The Department of Medicine at the University of Washington is committed to increasing the recruitment, retention and advancement of faculty, fellows and residents from groups under-represented in medicine as well as to promote an inclusive environment across the department.
The Division of Nephrology is proactive in continuing the Department of Medicine's mission throughout our education programs and faculty support.
Diversity and inclusion are of the utmost importance to the University of Washington
University of Washington President Ana Mari Cauce blog post, "We need reasoned debate on affirmative action, not mockery" regarding affirmative action and if, where and how it should be practiced.

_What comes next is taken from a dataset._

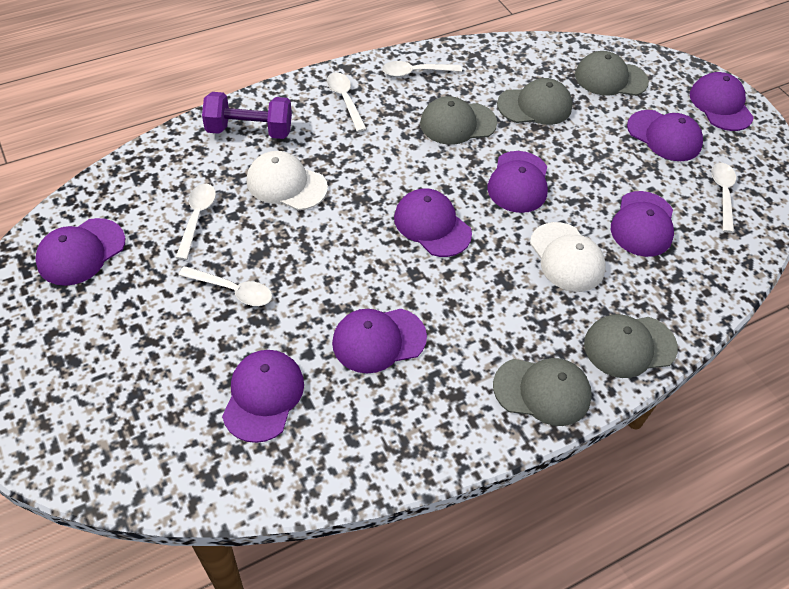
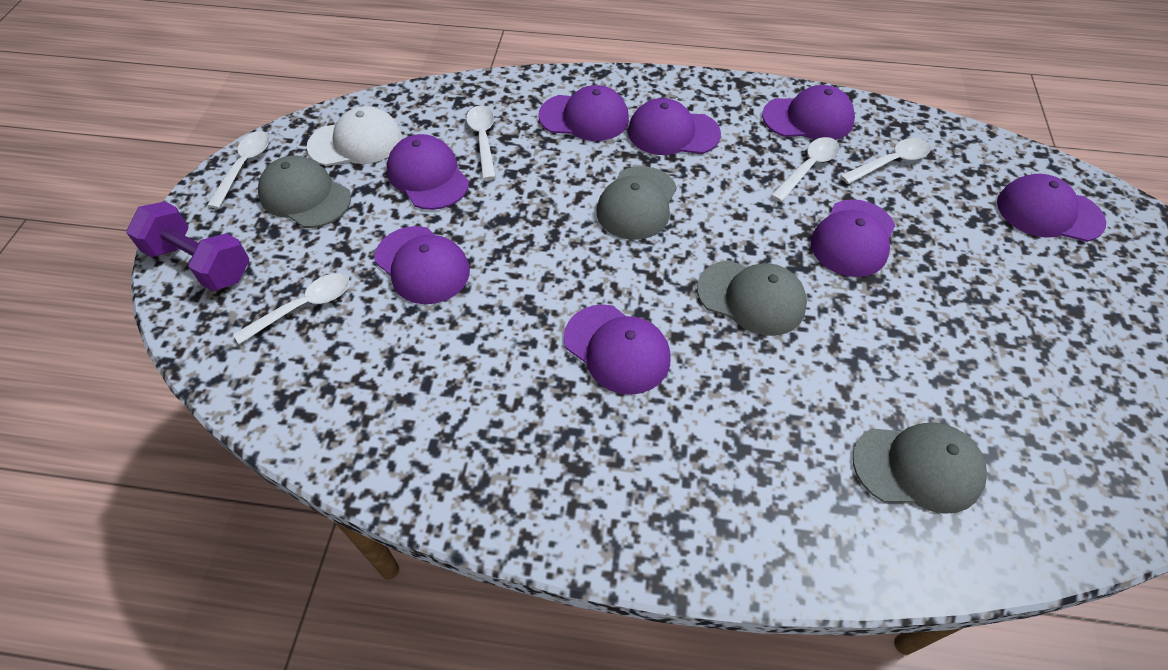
grey cap: 5 -> 4
white cap: 2 -> 1

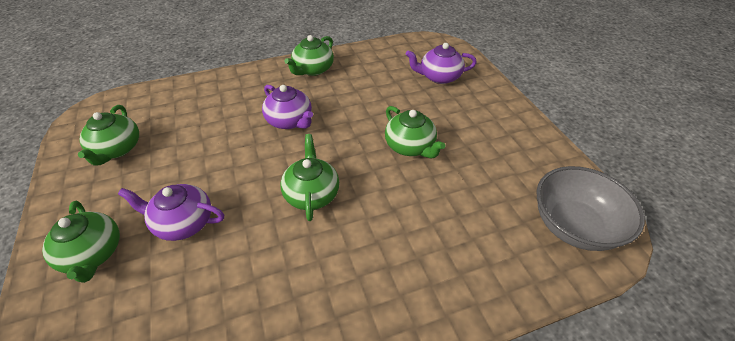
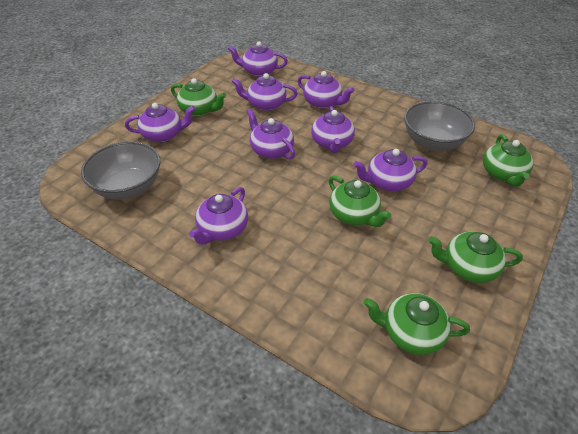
grey bowl: 1 -> 2
purple teapot: 3 -> 8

All members of Department of Medicine search committees participate in Equity, Access, and Inclusion in Hiring training on best practices regarding faculty candidate outreach, assessment, recruitment and retention.
The department currently has a robust faculty mentoring program and we plan to increase our underrepresented minority (URM) retention by developing a minority faculty mentoring program. Mentoring is an essential element for faculty career advancement in academic medicine.
A strong mentoring relationship contributes to academic success, productivity, and career satisfaction. Despite the known benefits of mentoring, the lack of mentoring remains a persistent problem in academic medicine, particularly in faculty from URM.
Given that URM faculty are promoted at lower rates, and report lower career satisfaction, the need for a dynamic mentoring program is even greater for junior URM faculty members.
Visiting Scholars Program
The Visiting Scholars Program (VSP), started in 2015, is a funded program designed to give students with a diverse background a chance to experience the training that the University of Washington Department of Medicine has to offer.
"I was interested in the UW because of its mission for serving underserved populations, as well as its track record for educational achievement."